Parsing XML file
I have an XML file as shown below which I am loading as a dataset in Dataiku. The XML file shows the membership of each user in in each room. In the Format/Preview dataset screen I can either select /FullReport/rooms/room to get all the rooms or /FullReport/rooms/users to get all the users. But what I really want is to have the combined output as follows:
roomID | roomTitle | fullName |
1 | Room 1 | JOHN DOE |
1 | Room 1 | TOM DOE |
2 | Room 2 | JOHN DOE |
2 | Room 2 | JOHN SMITH |
3 | Room 3 | SARAH SMITH |
Any ideas how to do that in DSS?
<FullReport xmlns:xsi="http://www.w3.org/2001/XMLSchema-instance"> <rooms> <room> <roomID>1</roomID> <roomTitle>Room 1</roomTitle> </room> <users> <fullName>JOHN DOE</fullName> </users> <users> <fullName>TOM DOE</fullName> </users> </users> </rooms> <rooms> <room> <roomID>2</roomID> <roomTitle>Room 2</roomTitle> </room> <users> <fullName>JOHN DOE</fullName> </users> <users> <fullName>JOHN SMITH</fullName> </users> </users> </rooms> <rooms> <room> <roomID>3</roomID> <roomTitle>Room 3</roomTitle> </room> <users> <fullName>SARAH SMITH</fullName> </users> </users> </rooms> </FullReport>
Best Answer
-
You can do this in 2 steps:
- import the XML with format params:
- Root element XPath -> /FullReport/rooms
- Data extraction -> Explicit XPath
- extracted elements :
- ./room/roomTitle/text() -> roomTitle. (unique)

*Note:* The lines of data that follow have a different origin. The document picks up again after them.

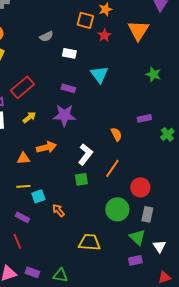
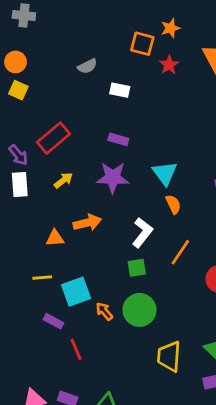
cyan triangle: (99, 74) -> (165, 173), moved
orange semicircle: (116, 134) -> (173, 204), moved
yellow line: (23, 186) -> (42, 278), moved
cyan square: (38, 196) -> (76, 292), size x1.5
green circle: (117, 209) -> (139, 310), moved
red line: (17, 241) -> (76, 349), moved
yellow trapezoid: (89, 242) -> (169, 356), moved, turned -90

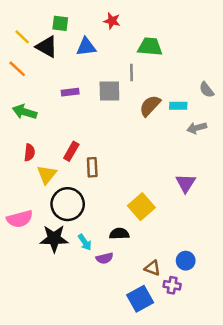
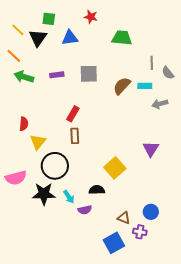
black triangle: (47, 47) -> (38, 38), turned 36
gray line: (132, 73) -> (152, 63), moved
green arrow: (25, 112) -> (24, 77), moved
red rectangle: (71, 151) -> (73, 114), moved

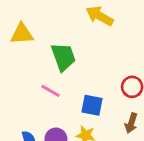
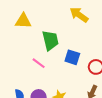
blue square: (92, 105) -> (72, 57), moved

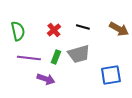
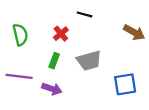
black line: (83, 27) -> (85, 14), moved
green rectangle: (56, 57) -> (54, 61), moved
purple line: (29, 58) -> (19, 76), moved

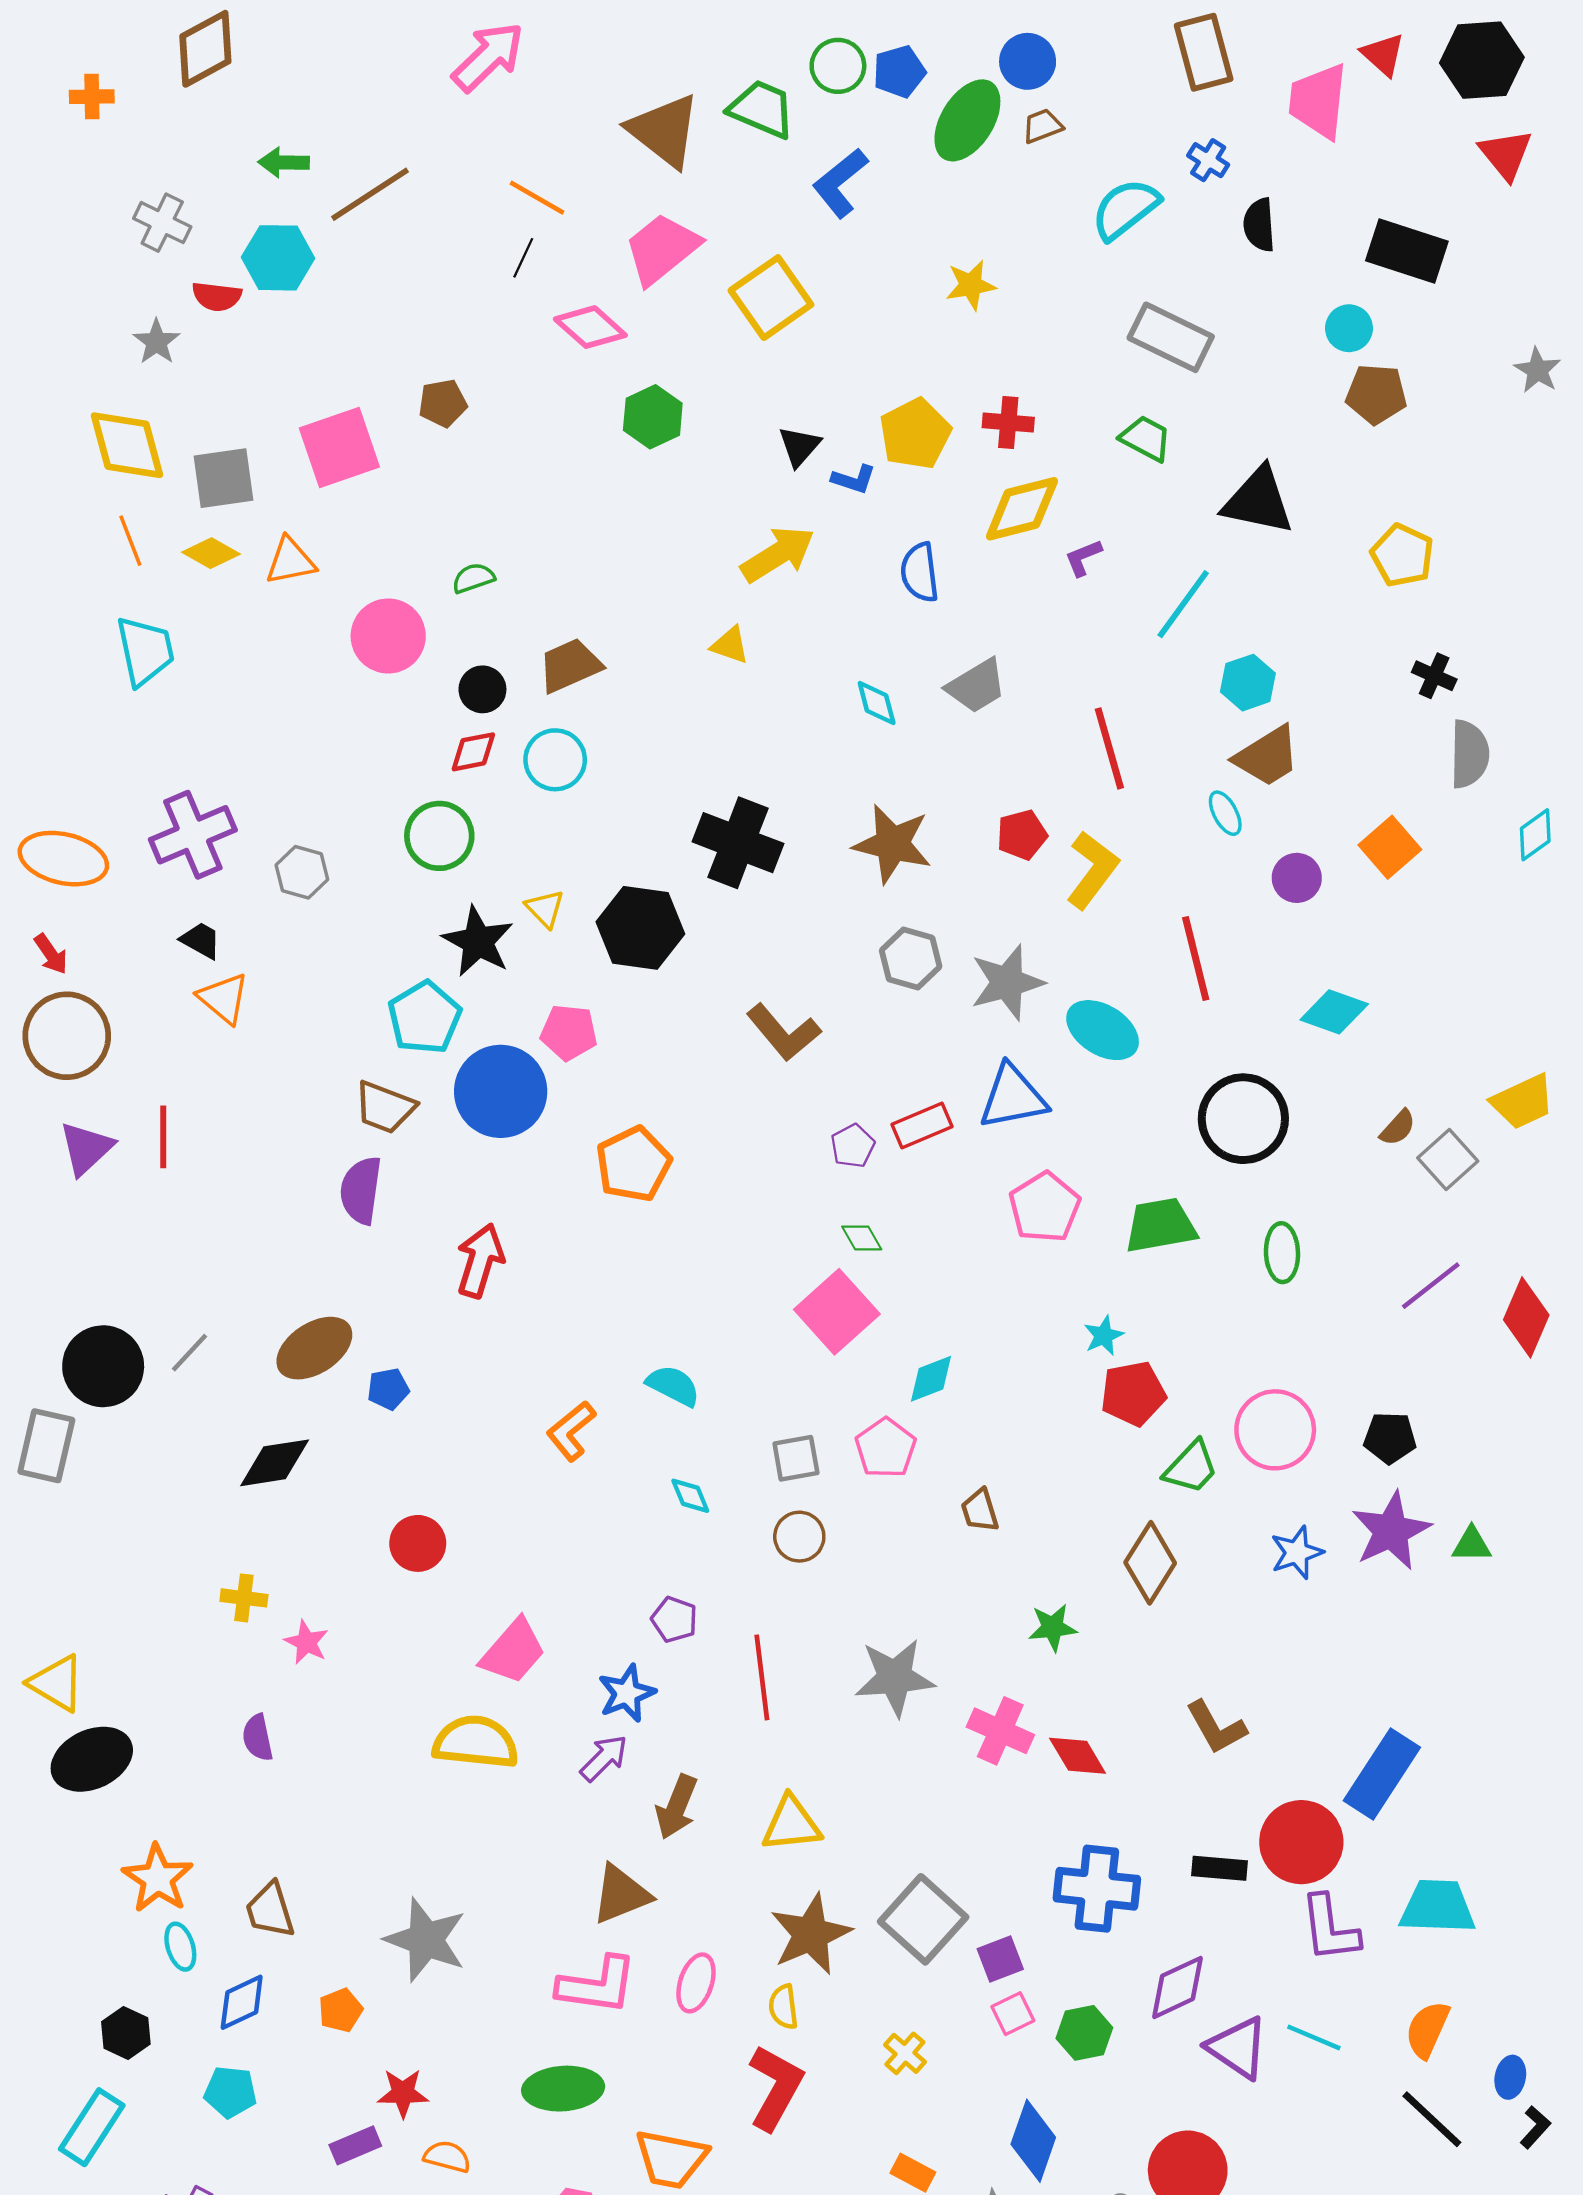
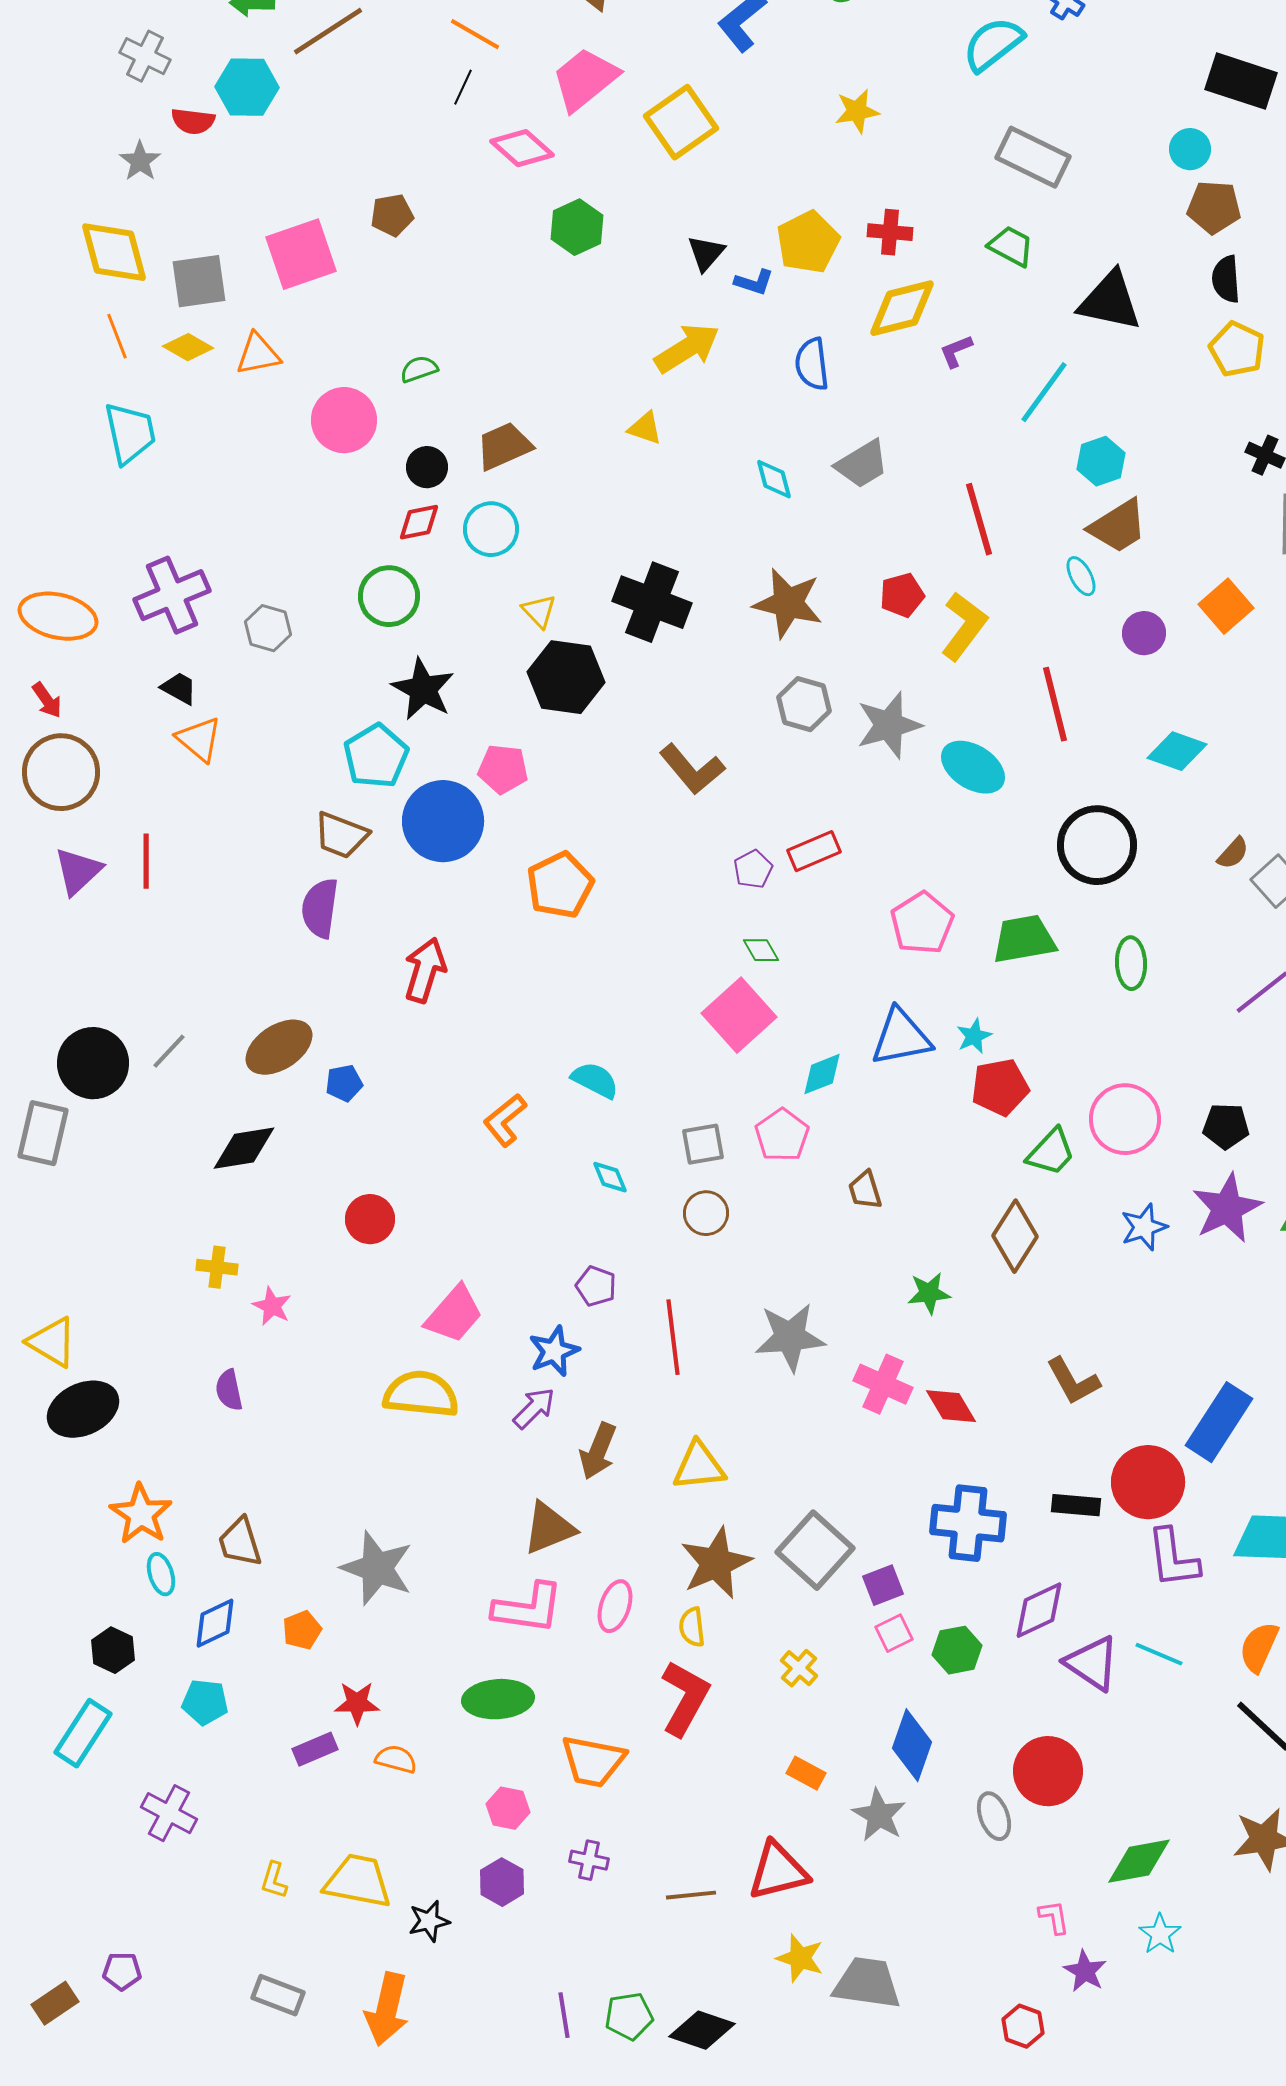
black semicircle: (1259, 225) -> (1226, 279), moved
yellow triangle: (545, 909) -> (539, 611), moved
blue triangle: (1013, 1097) -> (901, 1037), moved

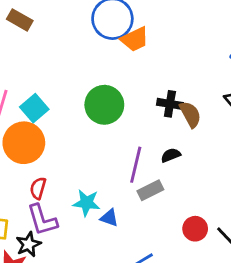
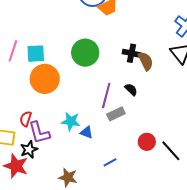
cyan square: (34, 108) -> (36, 54), turned 36
orange circle: (24, 143) -> (45, 79), moved
black semicircle: (171, 155) -> (131, 89), turned 64
red semicircle: (38, 188) -> (26, 119), moved

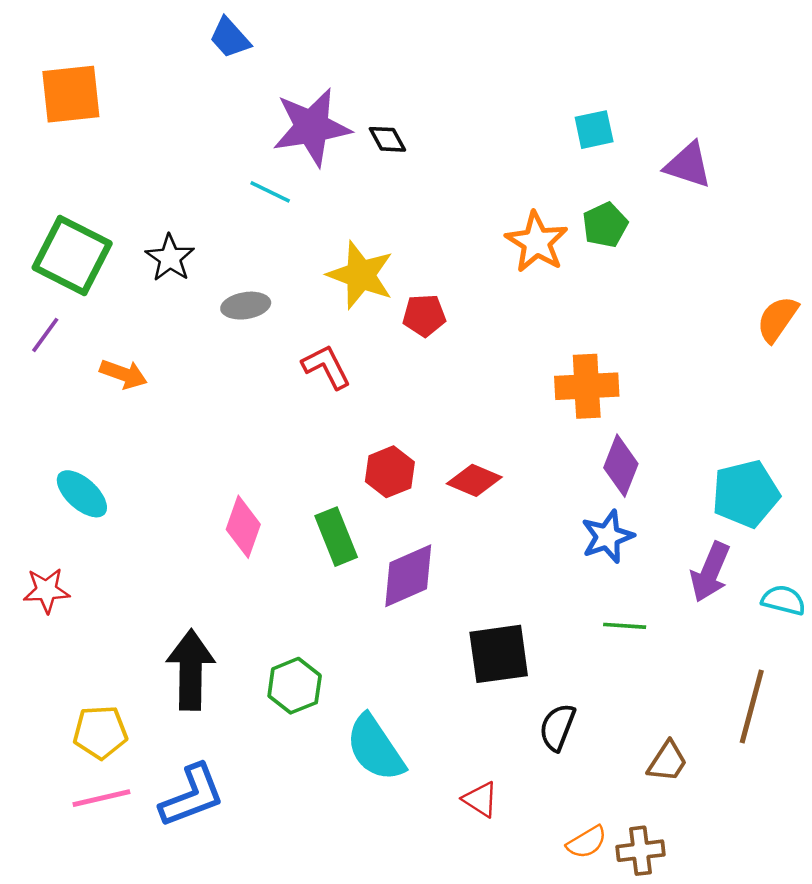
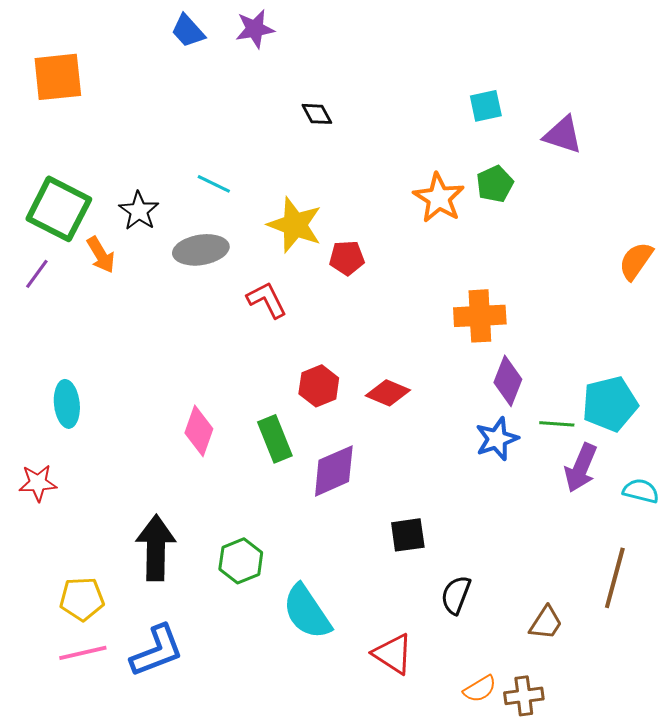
purple star: (312, 127) -> (255, 29), moved, size x0.6
cyan line: (270, 192) -> (214, 184), moved
gray ellipse: (246, 306) -> (201, 250), size x1.4
orange arrow: (123, 374) -> (101, 255), moved, turned 39
cyan ellipse: (82, 494) -> (67, 404), turned 42
green line: (625, 626) -> (557, 424), moved
black square: (499, 654) -> (408, 535), size x0.7
red triangle: (480, 799) -> (393, 654), size x1.4

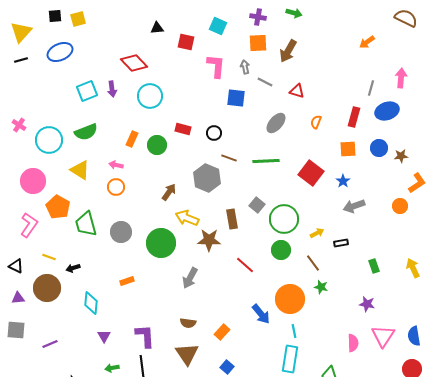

- ./room/roomID/text() -> roomID (unique)
- ./users/fullName/text() -> users
- use a Prepare recipe to fold the users array with the Fold processor
Answers
-
Turribeach Dataiku DSS Core Designer, Neuron, Dataiku DSS Adv Designer, Registered, Neuron 2023 Posts: 2,090 Neuron
Hi, I played with it last night a bit more and I ended up doing the same thing you suggested so thanks for validating the road I took. It's a pity you can't extract the values into rows as part of the load as this can speed up the file load. But for my use case the file wasn't that big so the extra recipe didn't take that long. Thanks!